START Material for the task

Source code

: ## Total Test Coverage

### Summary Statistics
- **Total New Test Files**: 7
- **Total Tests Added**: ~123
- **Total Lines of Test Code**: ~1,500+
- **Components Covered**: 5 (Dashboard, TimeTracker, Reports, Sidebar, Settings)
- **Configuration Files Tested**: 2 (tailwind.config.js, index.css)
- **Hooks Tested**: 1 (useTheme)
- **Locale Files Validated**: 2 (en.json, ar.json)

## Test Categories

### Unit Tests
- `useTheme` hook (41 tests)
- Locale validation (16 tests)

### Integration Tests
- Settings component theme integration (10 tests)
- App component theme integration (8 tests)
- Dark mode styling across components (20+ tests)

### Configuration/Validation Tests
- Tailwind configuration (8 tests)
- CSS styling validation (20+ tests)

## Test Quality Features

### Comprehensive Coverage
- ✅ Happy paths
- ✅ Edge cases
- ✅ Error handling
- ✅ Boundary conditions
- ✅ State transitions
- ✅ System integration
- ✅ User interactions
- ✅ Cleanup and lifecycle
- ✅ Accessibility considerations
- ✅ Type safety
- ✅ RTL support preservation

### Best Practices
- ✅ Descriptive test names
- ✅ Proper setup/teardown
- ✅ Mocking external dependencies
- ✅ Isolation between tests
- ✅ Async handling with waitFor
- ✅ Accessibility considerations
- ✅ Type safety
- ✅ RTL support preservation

END Material for the task

# [Try it]
Set down, unchanged, the line that contains "- ✅ Async handling with waitFor" together with every later line in the records, through the last one.

# [Answer box]
- ✅ Async handling with waitFor
- ✅ Accessibility considerations
- ✅ Type safety
- ✅ RTL support preservation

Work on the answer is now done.